Task details: Lines before the one containing "#### Statistics of Image Regions" are left out; return that line and every line after it exactly, through the end of the data below.

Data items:

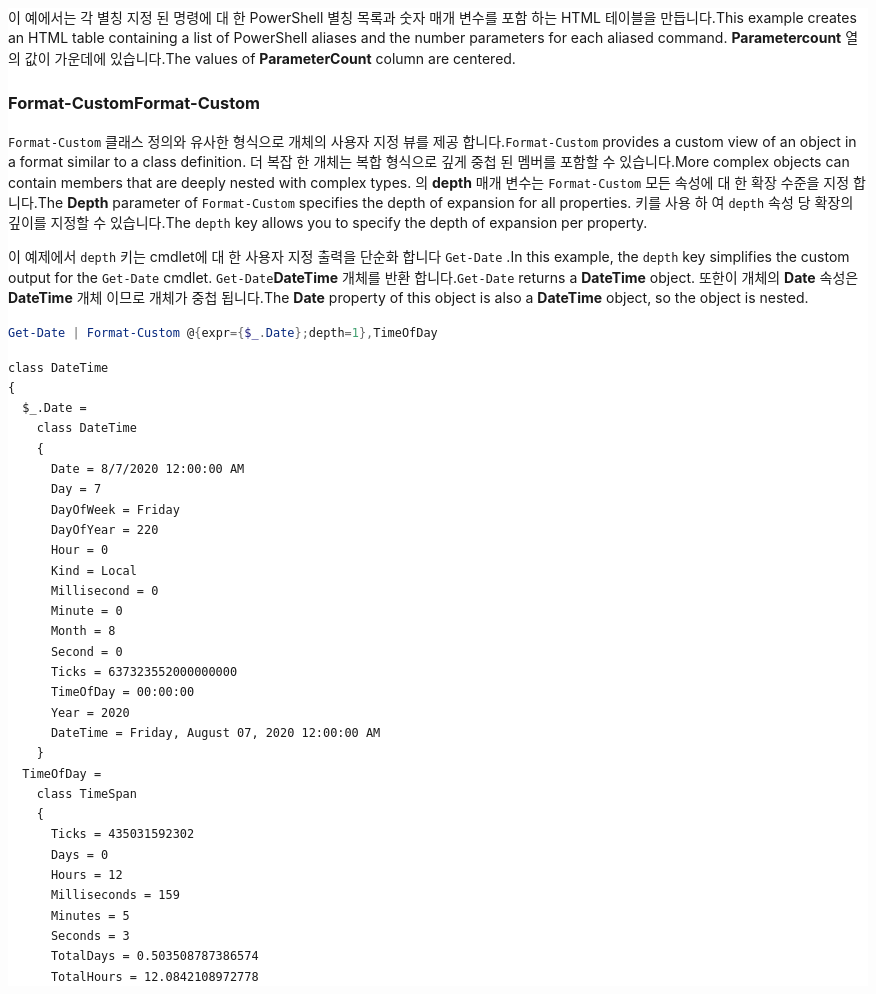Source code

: <span data-ttu-id="8db22-155">이 예에서는 각 별칭 지정 된 명령에 대 한 PowerShell 별칭 목록과 숫자 매개 변수를 포함 하는 HTML 테이블을 만듭니다.</span><span class="sxs-lookup"><span data-stu-id="8db22-155">This example creates an HTML table containing a list of PowerShell aliases and the number parameters for each aliased command.</span></span> <span data-ttu-id="8db22-156">**Parametercount** 열의 값이 가운데에 있습니다.</span><span class="sxs-lookup"><span data-stu-id="8db22-156">The values of **ParameterCount** column are centered.</span></span>

### <a name="format-custom"></a><span data-ttu-id="8db22-157">Format-Custom</span><span class="sxs-lookup"><span data-stu-id="8db22-157">Format-Custom</span></span>

<span data-ttu-id="8db22-158">`Format-Custom` 클래스 정의와 유사한 형식으로 개체의 사용자 지정 뷰를 제공 합니다.</span><span class="sxs-lookup"><span data-stu-id="8db22-158">`Format-Custom` provides a custom view of an object in a format similar to a class definition.</span></span> <span data-ttu-id="8db22-159">더 복잡 한 개체는 복합 형식으로 깊게 중첩 된 멤버를 포함할 수 있습니다.</span><span class="sxs-lookup"><span data-stu-id="8db22-159">More complex objects can contain members that are deeply nested with complex types.</span></span> <span data-ttu-id="8db22-160">의 **depth** 매개 변수는 `Format-Custom` 모든 속성에 대 한 확장 수준을 지정 합니다.</span><span class="sxs-lookup"><span data-stu-id="8db22-160">The **Depth** parameter of `Format-Custom` specifies the depth of expansion for all properties.</span></span> <span data-ttu-id="8db22-161">키를 사용 하 여 `depth` 속성 당 확장의 깊이를 지정할 수 있습니다.</span><span class="sxs-lookup"><span data-stu-id="8db22-161">The `depth` key allows you to specify the depth of expansion per property.</span></span>

<span data-ttu-id="8db22-162">이 예제에서 `depth` 키는 cmdlet에 대 한 사용자 지정 출력을 단순화 합니다 `Get-Date` .</span><span class="sxs-lookup"><span data-stu-id="8db22-162">In this example, the `depth` key simplifies the custom output for the `Get-Date` cmdlet.</span></span> <span data-ttu-id="8db22-163">`Get-Date`**DateTime** 개체를 반환 합니다.</span><span class="sxs-lookup"><span data-stu-id="8db22-163">`Get-Date` returns a **DateTime** object.</span></span> <span data-ttu-id="8db22-164">또한이 개체의 **Date** 속성은 **DateTime** 개체 이므로 개체가 중첩 됩니다.</span><span class="sxs-lookup"><span data-stu-id="8db22-164">The **Date** property of this object is also a **DateTime** object, so the object is nested.</span></span>

```powershell
Get-Date | Format-Custom @{expr={$_.Date};depth=1},TimeOfDay
```

```Output
class DateTime
{
  $_.Date =
    class DateTime
    {
      Date = 8/7/2020 12:00:00 AM
      Day = 7
      DayOfWeek = Friday
      DayOfYear = 220
      Hour = 0
      Kind = Local
      Millisecond = 0
      Minute = 0
      Month = 8
      Second = 0
      Ticks = 637323552000000000
      TimeOfDay = 00:00:00
      Year = 2020
      DateTime = Friday, August 07, 2020 12:00:00 AM
    }
  TimeOfDay =
    class TimeSpan
    {
      Ticks = 435031592302
      Days = 0
      Hours = 12
      Milliseconds = 159
      Minutes = 5
      Seconds = 3
      TotalDays = 0.503508787386574
      TotalHours = 12.0842108972778
```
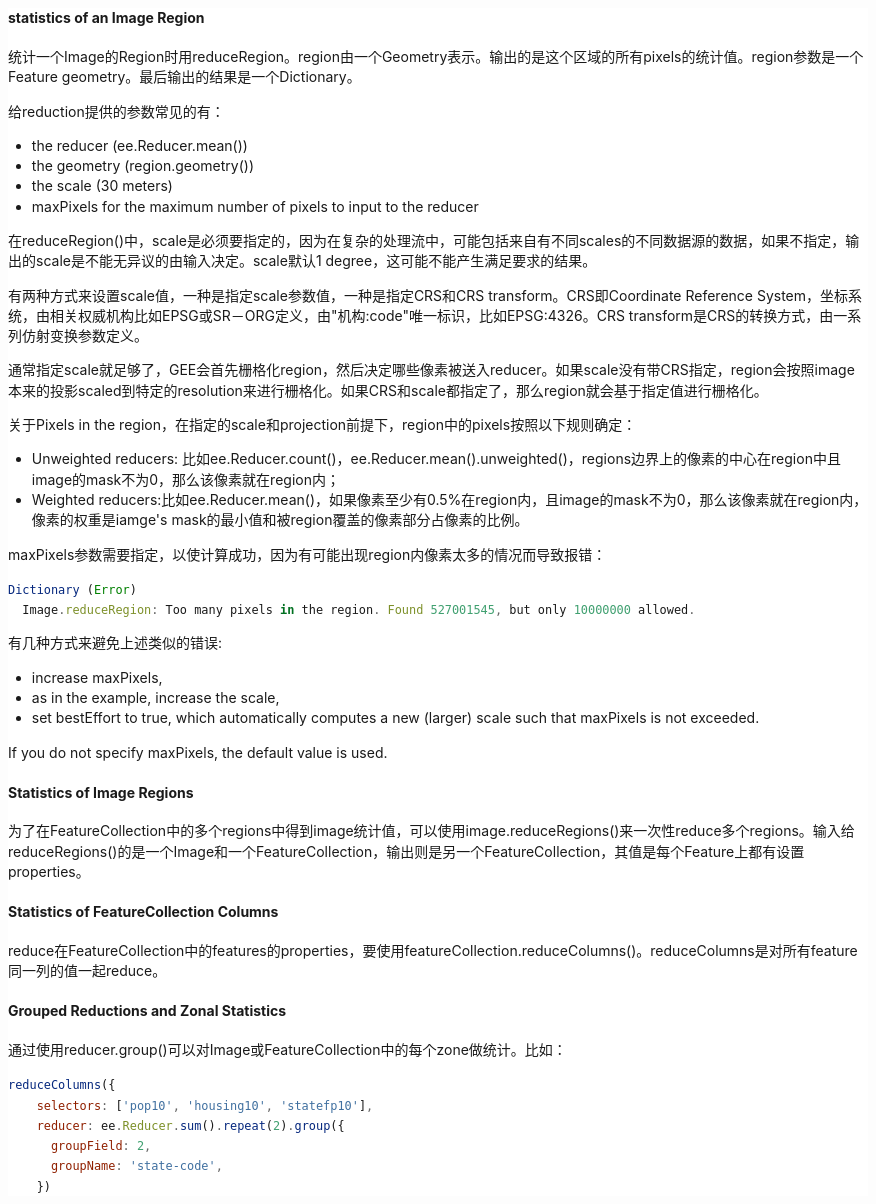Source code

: #### statistics of an Image Region

统计一个Image的Region时用reduceRegion。region由一个Geometry表示。输出的是这个区域的所有pixels的统计值。region参数是一个Feature geometry。最后输出的结果是一个Dictionary。

给reduction提供的参数常见的有： 

- the reducer (ee.Reducer.mean())
- the geometry (region.geometry())
- the scale (30 meters)
- maxPixels for the maximum number of pixels to input to the reducer

在reduceRegion()中，scale是必须要指定的，因为在复杂的处理流中，可能包括来自有不同scales的不同数据源的数据，如果不指定，输出的scale是不能无异议的由输入决定。scale默认1 degree，这可能不能产生满足要求的结果。

有两种方式来设置scale值，一种是指定scale参数值，一种是指定CRS和CRS transform。CRS即Coordinate Reference System，坐标系统，由相关权威机构比如EPSG或SR－ORG定义，由"机构:code"唯一标识，比如EPSG:4326。CRS transform是CRS的转换方式，由一系列仿射变换参数定义。

通常指定scale就足够了，GEE会首先栅格化region，然后决定哪些像素被送入reducer。如果scale没有带CRS指定，region会按照image本来的投影scaled到特定的resolution来进行栅格化。如果CRS和scale都指定了，那么region就会基于指定值进行栅格化。

关于Pixels in the region，在指定的scale和projection前提下，region中的pixels按照以下规则确定：

- Unweighted reducers: 比如ee.Reducer.count()，ee.Reducer.mean().unweighted()，regions边界上的像素的中心在region中且image的mask不为0，那么该像素就在region内；
- Weighted reducers:比如ee.Reducer.mean()，如果像素至少有0.5%在region内，且image的mask不为0，那么该像素就在region内，像素的权重是iamge's mask的最小值和被region覆盖的像素部分占像素的比例。

maxPixels参数需要指定，以使计算成功，因为有可能出现region内像素太多的情况而导致报错：

``` Javascript
Dictionary (Error)
  Image.reduceRegion: Too many pixels in the region. Found 527001545, but only 10000000 allowed.
```

有几种方式来避免上述类似的错误: 
- increase maxPixels, 
- as in the example, increase the scale,
- set bestEffort to true, which automatically computes a new (larger) scale such that maxPixels is not exceeded.

If you do not specify maxPixels, the default value is used.

#### Statistics of Image Regions

为了在FeatureCollection中的多个regions中得到image统计值，可以使用image.reduceRegions()来一次性reduce多个regions。输入给reduceRegions()的是一个Image和一个FeatureCollection，输出则是另一个FeatureCollection，其值是每个Feature上都有设置properties。

#### Statistics of FeatureCollection Columns

reduce在FeatureCollection中的features的properties，要使用featureCollection.reduceColumns()。reduceColumns是对所有feature同一列的值一起reduce。

#### Grouped Reductions and Zonal Statistics

通过使用reducer.group()可以对Image或FeatureCollection中的每个zone做统计。比如：

``` Javascript
reduceColumns({
    selectors: ['pop10', 'housing10', 'statefp10'],
    reducer: ee.Reducer.sum().repeat(2).group({
      groupField: 2,
      groupName: 'state-code',
    })
```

Result of this exercise:
#### Statistics of Image Regions

为了在FeatureCollection中的多个regions中得到image统计值，可以使用image.reduceRegions()来一次性reduce多个regions。输入给reduceRegions()的是一个Image和一个FeatureCollection，输出则是另一个FeatureCollection，其值是每个Feature上都有设置properties。

#### Statistics of FeatureCollection Columns

reduce在FeatureCollection中的features的properties，要使用featureCollection.reduceColumns()。reduceColumns是对所有feature同一列的值一起reduce。

#### Grouped Reductions and Zonal Statistics

通过使用reducer.group()可以对Image或FeatureCollection中的每个zone做统计。比如：

``` Javascript
reduceColumns({
    selectors: ['pop10', 'housing10', 'statefp10'],
    reducer: ee.Reducer.sum().repeat(2).group({
      groupField: 2,
      groupName: 'state-code',
    })
```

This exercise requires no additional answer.